Minimizing Visible Sum by Placing Dominoes

Little M received an \(n \times n\) grid as a birthday gift from his girlfriend. Each cell of the grid contains a non‑negative integer. Unfortunately, some cells have numbers that are too large for Little M's taste. To hide these undesirable numbers, he covers some cells with dominoes.

A domino is a \(1\times2\) rectangle and cannot be split. Dominoes must be placed so that:

• They cover two adjacent cells (either horizontally or vertically);
• They do not overlap (though they may touch);
• Exactly \(k\) dominoes are used;
• The sum of the numbers in the uncovered cells is minimized.

Since the total sum of all numbers is fixed, this is equivalent to selecting \(k\) disjoint domino placements with the maximum total sum. Note that because the grid is bipartite (like a chessboard), every domino covers one white and one black cell.

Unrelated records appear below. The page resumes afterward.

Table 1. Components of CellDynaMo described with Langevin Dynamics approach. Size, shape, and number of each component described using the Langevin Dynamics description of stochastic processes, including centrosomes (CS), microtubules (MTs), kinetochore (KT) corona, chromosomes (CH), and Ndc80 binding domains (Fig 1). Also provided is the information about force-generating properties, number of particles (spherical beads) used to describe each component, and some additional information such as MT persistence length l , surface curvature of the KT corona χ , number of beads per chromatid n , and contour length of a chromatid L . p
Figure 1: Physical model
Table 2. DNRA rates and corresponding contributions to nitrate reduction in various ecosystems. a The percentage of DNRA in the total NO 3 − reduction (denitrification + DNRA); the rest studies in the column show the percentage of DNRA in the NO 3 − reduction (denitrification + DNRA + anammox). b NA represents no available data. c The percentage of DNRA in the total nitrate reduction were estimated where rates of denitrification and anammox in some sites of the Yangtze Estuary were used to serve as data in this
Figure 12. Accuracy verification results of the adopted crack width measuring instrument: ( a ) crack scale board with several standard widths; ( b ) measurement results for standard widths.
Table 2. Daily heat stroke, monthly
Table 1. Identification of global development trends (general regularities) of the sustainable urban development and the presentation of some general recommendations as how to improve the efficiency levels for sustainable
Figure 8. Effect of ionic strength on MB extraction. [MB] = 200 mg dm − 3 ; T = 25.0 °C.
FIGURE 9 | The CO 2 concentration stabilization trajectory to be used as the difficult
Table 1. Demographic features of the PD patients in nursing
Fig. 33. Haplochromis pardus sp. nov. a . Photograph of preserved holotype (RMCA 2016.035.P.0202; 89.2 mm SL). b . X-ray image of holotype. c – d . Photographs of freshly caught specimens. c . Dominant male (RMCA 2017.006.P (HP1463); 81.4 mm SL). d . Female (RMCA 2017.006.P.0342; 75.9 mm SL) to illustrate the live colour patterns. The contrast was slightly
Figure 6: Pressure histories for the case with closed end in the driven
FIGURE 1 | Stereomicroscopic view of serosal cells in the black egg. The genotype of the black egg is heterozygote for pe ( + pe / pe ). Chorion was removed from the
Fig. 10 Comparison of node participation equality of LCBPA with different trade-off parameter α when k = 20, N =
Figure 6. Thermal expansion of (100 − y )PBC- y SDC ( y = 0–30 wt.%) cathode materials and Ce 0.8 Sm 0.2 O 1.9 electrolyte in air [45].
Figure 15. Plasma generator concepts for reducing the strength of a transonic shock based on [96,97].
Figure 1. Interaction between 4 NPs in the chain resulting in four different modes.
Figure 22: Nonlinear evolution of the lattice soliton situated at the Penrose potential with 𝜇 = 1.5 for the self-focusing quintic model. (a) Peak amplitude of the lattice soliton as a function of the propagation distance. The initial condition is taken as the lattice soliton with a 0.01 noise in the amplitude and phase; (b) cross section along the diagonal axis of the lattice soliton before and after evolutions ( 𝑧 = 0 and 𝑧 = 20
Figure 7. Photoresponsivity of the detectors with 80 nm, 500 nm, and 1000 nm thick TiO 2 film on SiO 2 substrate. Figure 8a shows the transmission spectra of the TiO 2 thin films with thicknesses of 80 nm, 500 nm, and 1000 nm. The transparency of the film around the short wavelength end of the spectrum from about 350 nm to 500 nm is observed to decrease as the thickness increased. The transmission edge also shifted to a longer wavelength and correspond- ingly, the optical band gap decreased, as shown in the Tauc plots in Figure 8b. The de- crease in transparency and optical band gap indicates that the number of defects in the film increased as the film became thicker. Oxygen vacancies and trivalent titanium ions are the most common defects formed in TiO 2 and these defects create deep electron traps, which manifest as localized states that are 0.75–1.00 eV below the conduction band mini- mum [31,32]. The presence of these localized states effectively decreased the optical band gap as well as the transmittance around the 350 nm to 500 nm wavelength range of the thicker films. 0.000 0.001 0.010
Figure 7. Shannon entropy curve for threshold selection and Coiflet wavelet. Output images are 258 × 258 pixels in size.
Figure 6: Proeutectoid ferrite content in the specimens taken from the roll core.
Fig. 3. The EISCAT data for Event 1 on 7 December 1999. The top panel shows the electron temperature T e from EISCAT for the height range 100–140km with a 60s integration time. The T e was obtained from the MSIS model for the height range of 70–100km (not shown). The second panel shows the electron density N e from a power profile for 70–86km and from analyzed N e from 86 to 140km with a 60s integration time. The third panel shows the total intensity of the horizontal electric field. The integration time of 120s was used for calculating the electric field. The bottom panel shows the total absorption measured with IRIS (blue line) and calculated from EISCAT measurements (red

Your task is to compute the minimum possible sum of the visible (uncovered) numbers after placing exactly \(k\) dominoes. It is guaranteed that a placement of \(k\) dominoes exists.

inputFormat

The first line contains two integers \(n\) and \(k\) (\(1 \leq n \leq \text{constraints}\), \(1 \leq k \leq \text{number of domino placements}\)).

Each of the next \(n\) lines contains \(n\) non‑negative integers representing the grid.

It is guaranteed that it is possible to place exactly \(k\) dominoes without overlapping.

outputFormat

Output a single integer — the minimum sum of the numbers in the uncovered cells after placing \(k\) dominoes optimally.

sample

2 1
1 2
3 4

3